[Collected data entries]
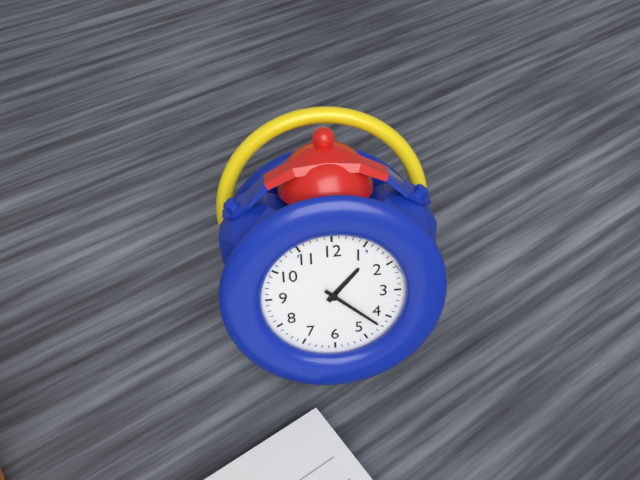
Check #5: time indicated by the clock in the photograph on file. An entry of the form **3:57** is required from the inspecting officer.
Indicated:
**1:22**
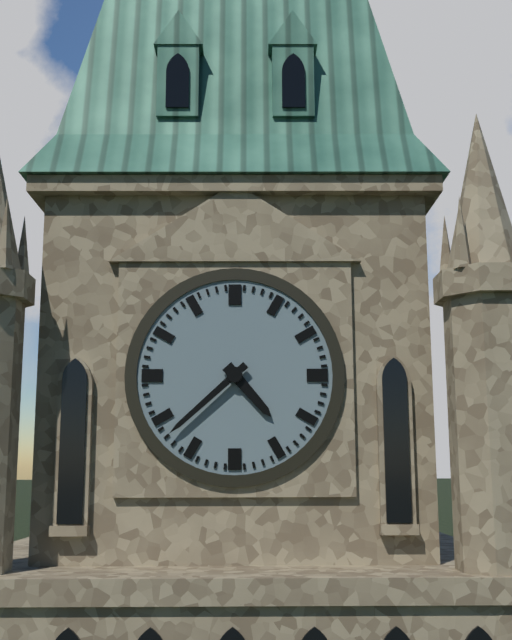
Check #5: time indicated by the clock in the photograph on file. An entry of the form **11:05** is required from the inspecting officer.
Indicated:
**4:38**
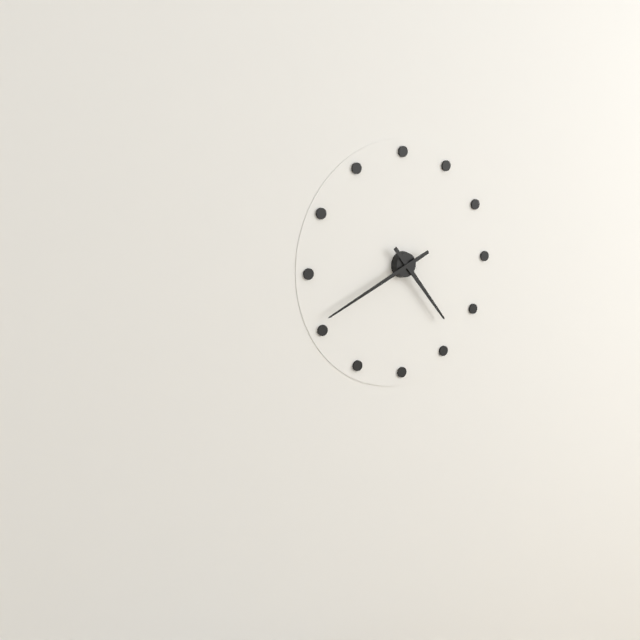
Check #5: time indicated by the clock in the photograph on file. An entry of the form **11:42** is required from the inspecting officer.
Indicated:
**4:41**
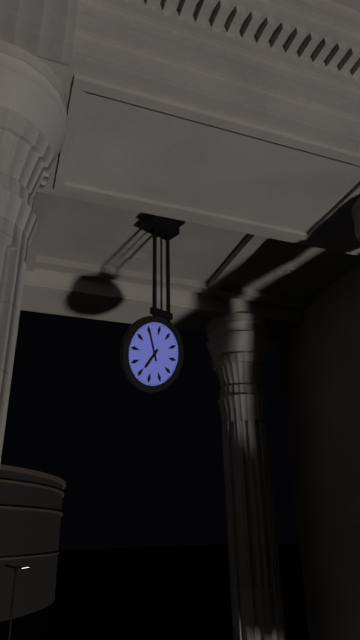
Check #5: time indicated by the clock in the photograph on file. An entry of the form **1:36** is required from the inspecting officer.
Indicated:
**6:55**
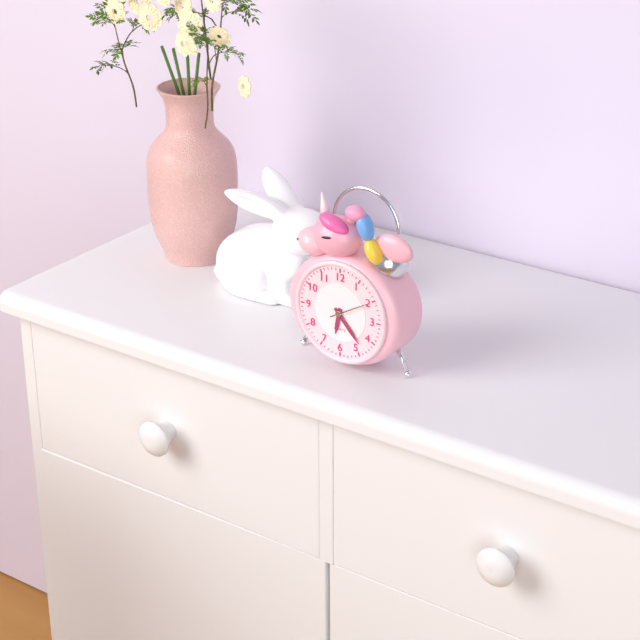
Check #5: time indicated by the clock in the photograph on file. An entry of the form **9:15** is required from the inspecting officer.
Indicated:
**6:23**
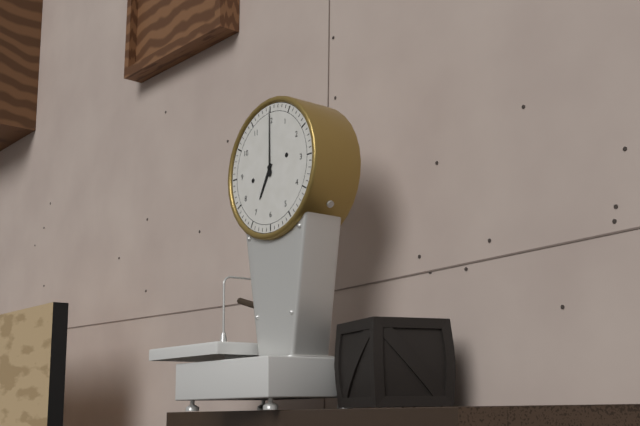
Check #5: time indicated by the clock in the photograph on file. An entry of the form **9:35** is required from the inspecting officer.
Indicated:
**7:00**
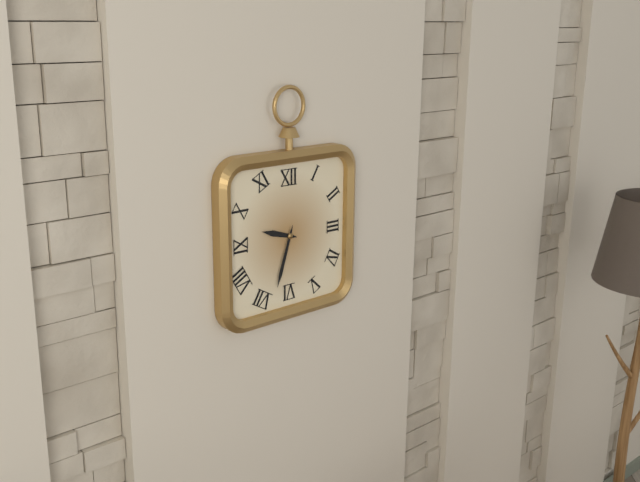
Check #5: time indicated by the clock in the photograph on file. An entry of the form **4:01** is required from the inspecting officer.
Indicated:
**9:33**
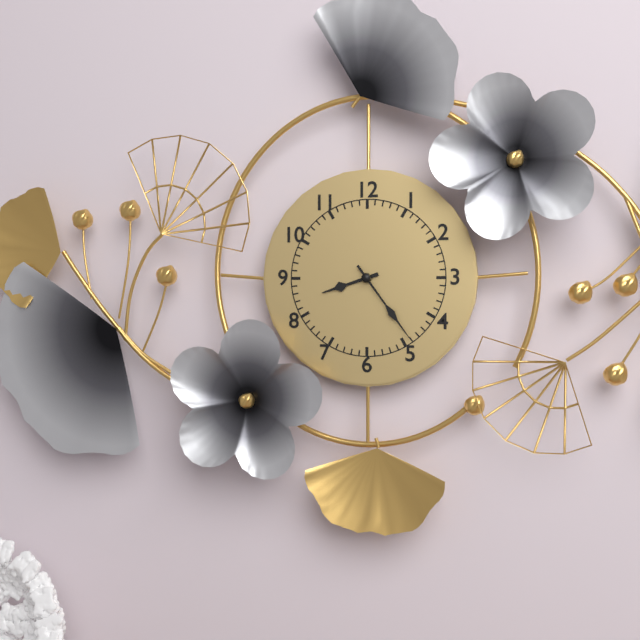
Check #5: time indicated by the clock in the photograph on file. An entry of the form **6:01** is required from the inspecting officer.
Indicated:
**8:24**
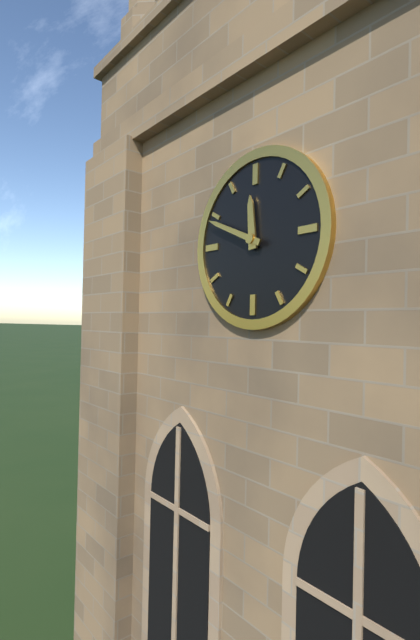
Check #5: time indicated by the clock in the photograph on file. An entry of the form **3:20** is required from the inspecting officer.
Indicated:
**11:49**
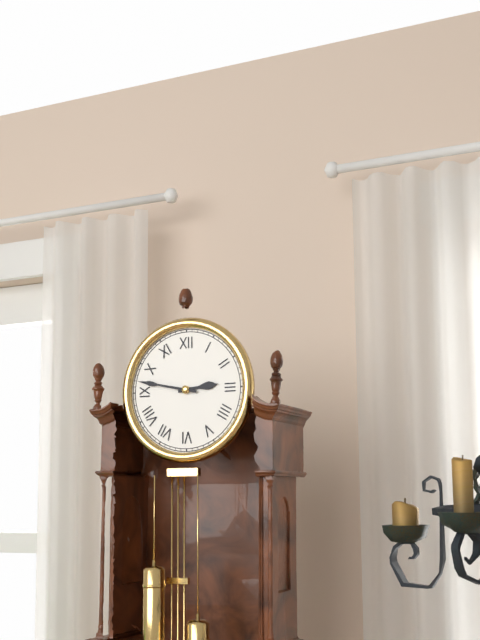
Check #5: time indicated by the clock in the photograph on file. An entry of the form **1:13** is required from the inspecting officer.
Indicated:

Written request.
Rewrite the lines from the one containing "form **1:13** is required from the inspecting officer." through the last line, replacing "inspecting officer" with "duty officer" and leaving everything else unchanged.

Answer.
Check #5: time indicated by the clock in the photograph on file. An entry of the form **1:13** is required from the duty officer.
Indicated:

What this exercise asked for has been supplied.